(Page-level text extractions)
= Beginning of Section =

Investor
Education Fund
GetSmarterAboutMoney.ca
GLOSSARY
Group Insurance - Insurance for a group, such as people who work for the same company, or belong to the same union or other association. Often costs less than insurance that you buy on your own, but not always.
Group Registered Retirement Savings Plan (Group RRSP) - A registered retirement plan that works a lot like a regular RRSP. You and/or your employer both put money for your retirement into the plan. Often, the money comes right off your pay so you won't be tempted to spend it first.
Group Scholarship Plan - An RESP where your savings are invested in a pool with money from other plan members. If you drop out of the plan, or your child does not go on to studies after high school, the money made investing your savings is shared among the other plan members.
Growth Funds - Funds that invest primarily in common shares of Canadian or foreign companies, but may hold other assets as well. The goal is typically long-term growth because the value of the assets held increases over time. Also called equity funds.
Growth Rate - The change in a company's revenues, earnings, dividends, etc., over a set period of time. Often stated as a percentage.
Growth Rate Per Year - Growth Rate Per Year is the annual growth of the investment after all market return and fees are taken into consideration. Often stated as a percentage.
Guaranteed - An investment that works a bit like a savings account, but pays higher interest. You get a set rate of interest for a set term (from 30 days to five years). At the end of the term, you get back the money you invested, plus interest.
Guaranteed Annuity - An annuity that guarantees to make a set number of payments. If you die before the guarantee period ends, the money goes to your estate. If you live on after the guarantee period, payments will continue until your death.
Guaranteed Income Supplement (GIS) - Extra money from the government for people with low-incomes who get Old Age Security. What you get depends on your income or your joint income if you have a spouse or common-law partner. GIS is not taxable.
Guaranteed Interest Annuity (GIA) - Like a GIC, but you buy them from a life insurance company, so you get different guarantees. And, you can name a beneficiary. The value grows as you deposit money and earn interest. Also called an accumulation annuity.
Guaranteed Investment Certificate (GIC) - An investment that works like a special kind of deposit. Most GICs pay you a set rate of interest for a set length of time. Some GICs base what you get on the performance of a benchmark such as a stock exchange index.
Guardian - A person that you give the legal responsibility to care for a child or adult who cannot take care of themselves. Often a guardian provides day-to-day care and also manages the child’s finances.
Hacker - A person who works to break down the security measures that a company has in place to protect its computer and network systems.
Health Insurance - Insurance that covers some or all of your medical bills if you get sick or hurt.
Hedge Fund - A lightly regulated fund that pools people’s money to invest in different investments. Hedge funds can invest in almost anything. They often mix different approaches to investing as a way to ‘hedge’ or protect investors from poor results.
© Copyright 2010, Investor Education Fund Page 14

= End of Section =

Reproduce the data in its entirety. Keep every character unchanged.

Investor
Education Fund
GetSmarterAboutMoney.ca
GLOSSARY
Group Insurance - Insurance for a group, such as people who work for the same company, or belong to the same union or other association. Often costs less than insurance that you buy on your own, but not always.
Group Registered Retirement Savings Plan (Group RRSP) - A registered retirement plan that works a lot like a regular RRSP. You and/or your employer both put money for your retirement into the plan. Often, the money comes right off your pay so you won't be tempted to spend it first.
Group Scholarship Plan - An RESP where your savings are invested in a pool with money from other plan members. If you drop out of the plan, or your child does not go on to studies after high school, the money made investing your savings is shared among the other plan members.
Growth Funds - Funds that invest primarily in common shares of Canadian or foreign companies, but may hold other assets as well. The goal is typically long-term growth because the value of the assets held increases over time. Also called equity funds.
Growth Rate - The change in a company's revenues, earnings, dividends, etc., over a set period of time. Often stated as a percentage.
Growth Rate Per Year - Growth Rate Per Year is the annual growth of the investment after all market return and fees are taken into consideration. Often stated as a percentage.
Guaranteed - An investment that works a bit like a savings account, but pays higher interest. You get a set rate of interest for a set term (from 30 days to five years). At the end of the term, you get back the money you invested, plus interest.
Guaranteed Annuity - An annuity that guarantees to make a set number of payments. If you die before the guarantee period ends, the money goes to your estate. If you live on after the guarantee period, payments will continue until your death.
Guaranteed Income Supplement (GIS) - Extra money from the government for people with low-incomes who get Old Age Security. What you get depends on your income or your joint income if you have a spouse or common-law partner. GIS is not taxable.
Guaranteed Interest Annuity (GIA) - Like a GIC, but you buy them from a life insurance company, so you get different guarantees. And, you can name a beneficiary. The value grows as you deposit money and earn interest. Also called an accumulation annuity.
Guaranteed Investment Certificate (GIC) - An investment that works like a special kind of deposit. Most GICs pay you a set rate of interest for a set length of time. Some GICs base what you get on the performance of a benchmark such as a stock exchange index.
Guardian - A person that you give the legal responsibility to care for a child or adult who cannot take care of themselves. Often a guardian provides day-to-day care and also manages the child’s finances.
Hacker - A person who works to break down the security measures that a company has in place to protect its computer and network systems.
Health Insurance - Insurance that covers some or all of your medical bills if you get sick or hurt.
Hedge Fund - A lightly regulated fund that pools people’s money to invest in different investments. Hedge funds can invest in almost anything. They often mix different approaches to investing as a way to ‘hedge’ or protect investors from poor results.
© Copyright 2010, Investor Education Fund Page 14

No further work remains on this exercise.